With the completion of the human genome project comes the recognition that humans have far fewer genes than once thought. With this realization comes the understanding that the genome is more flexible and more complicated than once imagined. Instead of having 100,000 genes it turns out we have 25,000 genes. The actual number of our genes puts us on par with some simple plants and worms so if the number of genes was the measure of sophistication of an organism then we should feel none too proud. It seems however that our genome has evolved to make more efficient use of our genes and to employ variation in the spicing to enable more than one protein type to be produced by any given gene. Knowing the code it seems leaves us with the more difficult process of understanding how gene expression is regulated, in development and in our adaptations to lifes vicissitudes.
It is estimated that it takes up to 50,000 years for a given adapation to become widely prevalent in the population. So we can consider that we are walking around in bodies that are well adapted to the life of a hunter gather living 50,000 years ago. Of course some lucky members of the population will be quite well adapted to a relatively sedentary and longer life whereas most will find many aspects of modern existence as odds with their aparent constitutions. While inactive physically we are subjected to quite a barrage of stimulation, and stress in the form of information and time management and automated forms of travel. Emotional connection to the community and to the rest of nature is diminished as we become more surrounded by technologies of convenience the workings of which we dimly understand.
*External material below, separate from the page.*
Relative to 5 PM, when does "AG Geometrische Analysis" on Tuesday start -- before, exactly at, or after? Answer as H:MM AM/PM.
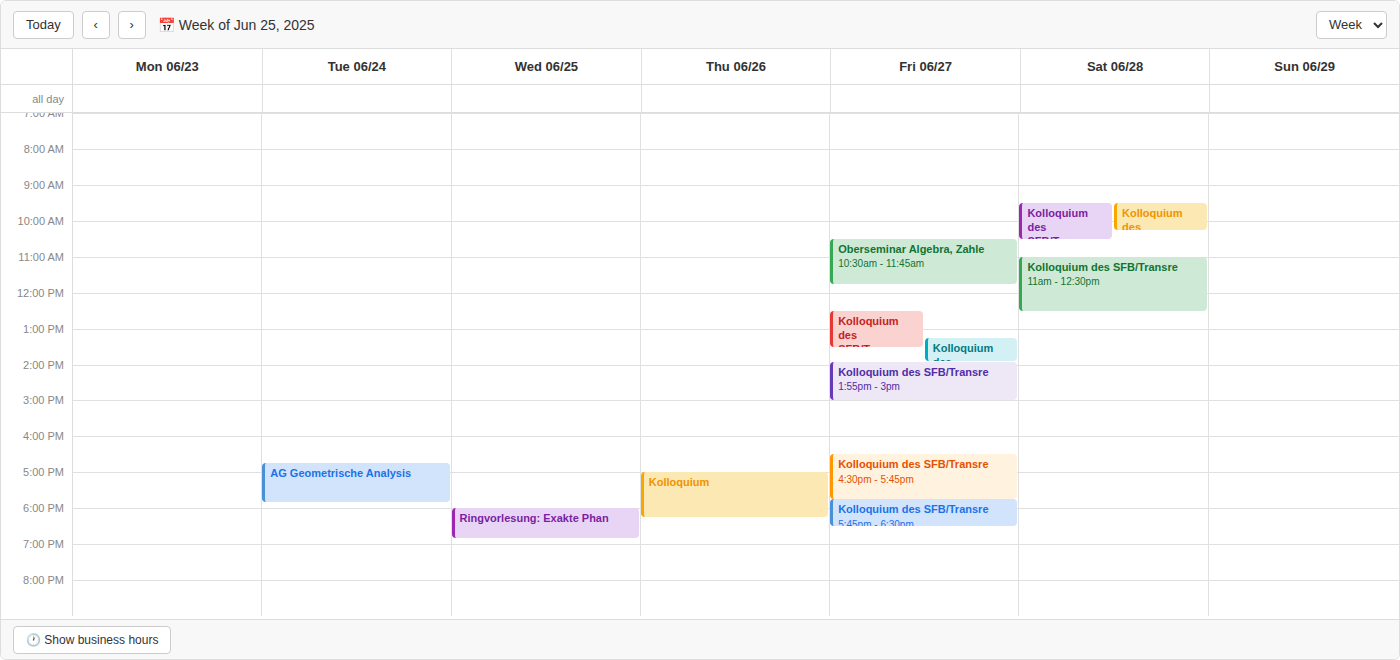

When considering genetic disease it is important to begin with the distinction between genetic alteration in a somatic cell, which then results in a disease process, and our genetic make-up acquired from our parents which may encode a susceptibility or even be the direct cause of a disease as a result of an abnormal type or quantity of the particular gene product of function.
The first case is best exemplified by the problem of cancer. Cancer is already recognized of course as not one but many diseases, but this insight is now being carried to the molecular level whereby it is recognized that there are perhaps a dozen or so kinds of lung cancer, and not simply the three or four categories we thought of a generation ago. It will soon be possible to specify the particular set of genetic anomalies that have produced the cancer in a given individual and by so doing know which particular kinds of therapy are best used.
The knowledge of a genetic predisposition to a familial disease can include cancer whereby genetic testing may reveal a calculatable lifetime risk of acquiring ovarian of breast cancer of perhaps 85%. This knowledge in the face of the notoriously difficult task of early detection may currently lead to a decision to consider prophylactic removal of the ovaries or breasts.
As such information comes online we must anticipate an impact on our health care system. Fortunately the costs gaining genetic information are coming down, and certainly the efficiencies gained by early recognition and preventative treatment will pay for themselves. As individuals we will have to come to terms with this new form of self knowledge and its impications, and as a society consider the greater implication this may have in areas such as privacy and health insurance availability and cost.